After reading The Catcher in the Rye, Mai Jia found a character that resonated with his life, a boy who was “lonely, distressed, full of anger and frustration.”  

“I felt every word [in The Catcher in the Rye] was written just for me. Every word glows and transforms into a spirit and power that flows through my soul and body. There hasn’t been a book since that shocked me, warmed me and stimulated me so much,” Mai Jia wrote in his essay “How Salinger Taught Me to Write” published in the Beijing Evening News after Salinger’s death in 2010.  

“Salinger showed me that I could write novels this way, like how I wrote in my diaries,” he added. 

New Chinese editions of J.D. Salinger’s works published by Yilin Press

Matthew Salinger, son of J.D. Salinger

More Than a Rebel
For Chinese teens and young adults born in the 1980s, The Catcher in the Rye was a defining symbol for a growing individualistic culture.
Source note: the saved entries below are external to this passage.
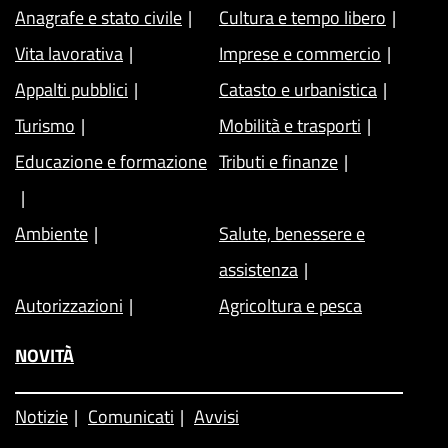
Anagrafe e stato civile
Cultura e tempo libero
Vita lavorativa
Imprese e commercio
Appalti pubblici
Catasto e urbanistica
Turismo
Mobilità e trasporti
Educazione e formazione
Tributi e finanze
Ambiente
Salute, benessere e
assistenza
Autorizzazioni
Agricoltura e pesca
NOVITÀ
Notizie
Comunicati
Avvisi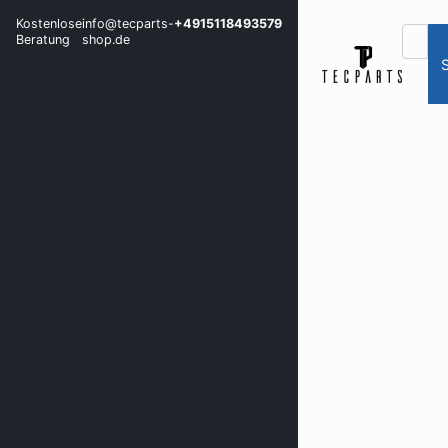
Kostenlose
info@tecparts-
+4915118493579
Beratung
shop.de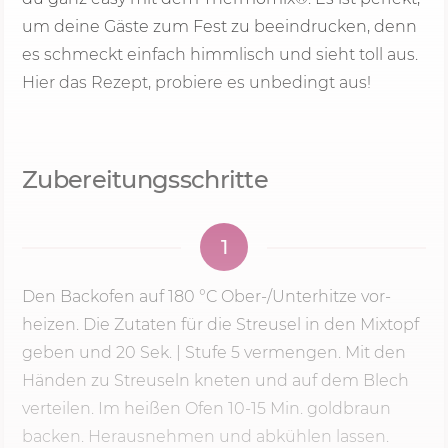
um deine Gäste zum Fest zu beeindrucken, denn
es schmeckt einfach himmlisch und sieht toll aus.
Hier das Rezept, probiere es unbedingt aus!
Zubereitungsschritte
1
Den Backofen auf
180 °C
Ober-­/Unterhitze vor­
heizen. Die Zutaten für die Streusel in den Mixtopf
geben und
20 Sek.
|
Stufe 5
vermengen. Mit den
Händen zu Streuseln kneten und auf dem Blech
verteilen. Im heißen Ofen 10-
15 Min.
goldbraun
backen. Herausnehmen und abkühlen lassen.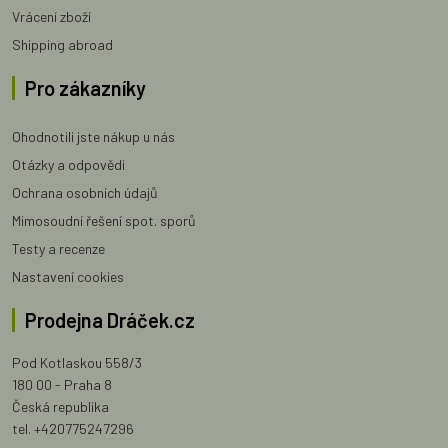
Vrácení zboží
Shipping abroad
Pro zákazníky
Ohodnotili jste nákup u nás
Otázky a odpovědi
Ochrana osobních údajů
Mimosoudní řešení spot. sporů
Testy a recenze
Nastavení cookies
Prodejna Dráček.cz
Pod Kotlaskou 558/3
180 00 - Praha 8
Česká republika
tel. +420775247296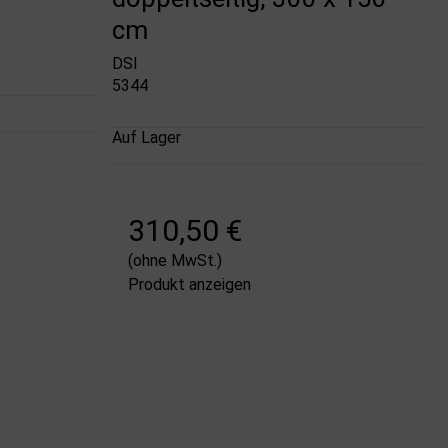
cm
DSI
5344
Auf Lager
310,50 €
(ohne MwSt.)
Produkt anzeigen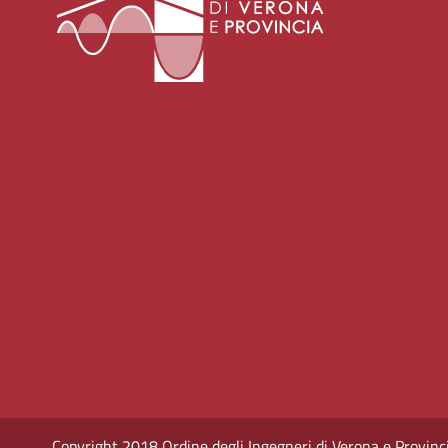
Copyright 2018 Ordine degli Ingegneri di Verona e Provincia -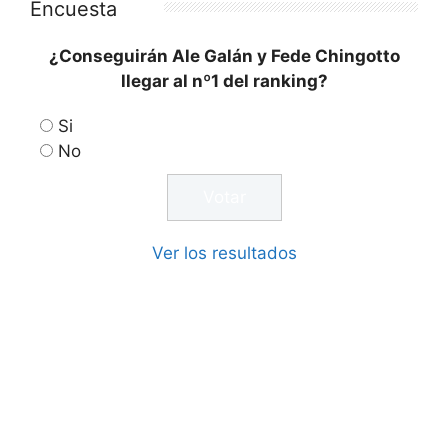
Encuesta
¿Conseguirán Ale Galán y Fede Chingotto
llegar al nº1 del ranking?
Si
No
Ver los resultados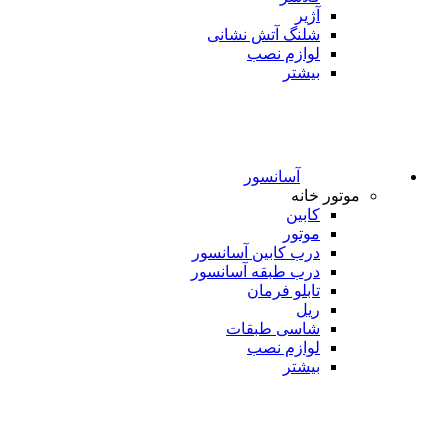
آژیر
شلنگ آتش نشانی
لوازم نصب
بیشتر
آسانسور
موتور خانه
کابین
موتور
درب کابین آسانسور
درب طبقه آسانسور
تابلو فرمان
ریل
شاسی طبقات
لوازم نصب
بیشتر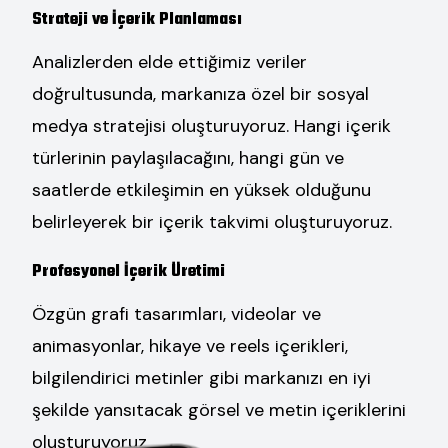
Strateji ve İçerik Planlaması
Analizlerden elde ettiğimiz veriler
doğrultusunda, markanıza özel bir sosyal
medya stratejisi oluşturuyoruz. Hangi içerik
türlerinin paylaşılacağını, hangi gün ve
saatlerde etkileşimin en yüksek olduğunu
belirleyerek bir içerik takvimi oluşturuyoruz.
Profesyonel İçerik Üretimi
Özgün grafi tasarımları, videolar ve
animasyonlar, hikaye ve reels içerikleri,
bilgilendirici metinler gibi markanızı en iyi
şekilde yansıtacak görsel ve metin içeriklerini
oluşturuyoruz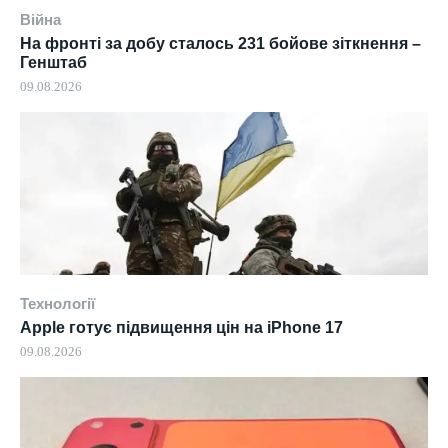
Війна
На фронті за добу сталось 231 бойове зіткнення –
Генштаб
09.08.2026
Технології
Apple готує підвищення цін на iPhone 17
09.08.2026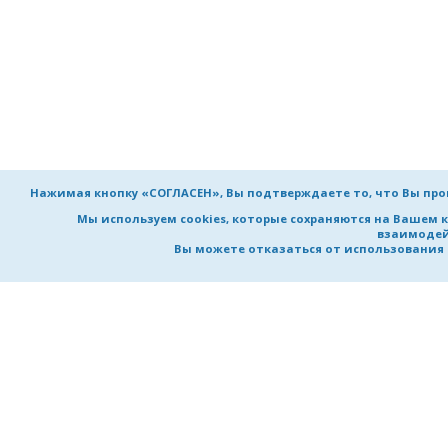
Нажимая кнопку «СОГЛАСЕН», Вы подтверждаете то, что Вы пр
Мы используем cookies, которые сохраняются на Вашем 
взаимодей
Вы можете отказаться от использования co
Reading Salinger was considered cool and associated with certain kinds of personalities. 

“Many adolescents, in their transition to adulthood, are eager to find a reflection or a style of their own, and more often than not they find it in Salinger’s novel,” Lu Jiande, dean of the Institute of Literature under the Chinese Academy of Social Sciences, told NewsChina. 

At a recent memorial salon to mark Salinger’s 100th birthday in Beijing, Zhou Jianing, 37, a Post-80s writer, shared her own Salinger story: during her admissions interview for Fudan University in 2000, she was asked about her favorite book.  

“I was 17 and I had of course read The Catcher in the Rye. But it really wasn’t my favorite since I was pretty sure I didn’t understand it at the time. But I was also pretty sure that if I said it was, people would know what kind of teen I was,” Zhou said.  

“Young people of my generation thought that being out of step with the world was a cool thing. Many of my favorite writers at the time were staunch defenders of the book. They repeatedly expressed how the book influenced their youth, and they always wondered where the ducks in Central Park go in winter – I reckon 20 years ago most of them had no chance of ever going to New York,” Zhou said. 

Lu Jiande points out that while most saw Caulfield as a rebellious teen, many overlooked his tenderness, maturity and spiritual growth. “Holden loves and takes care of his sister, and also truly respects and shows gratitude to his teacher. Do not simply stereotype him as a defiant and angry teenager who intentionally secludes himself from society. There is profound tenderness and deep kindness in this character,” Lu said. 

Zhou Jianing agrees, and also believes that teenagers are not the best audience for The Catcher in the Rye. After learning about Salinger’s wartime experiences and thoughts on Zen, she re-read the book and his other works this year only to get more love, sympathy and healing from them than she ever did at 17.  

During the salon, Miao Wei, a 51-year-old writer and editor, described reading Salinger as being “smashed and then reconstructed.” “You feel something is crumbling into pieces in your heart, you read the book, and you’re healed, even though you might not know how the healing process began,” Miao said.  

Matthew Salinger responded, saying the reason why J.D. Salinger’s books have the power to heal is because of their universal themes of loss, depression and fading innocence. In other words, everybody hurts, sometimes.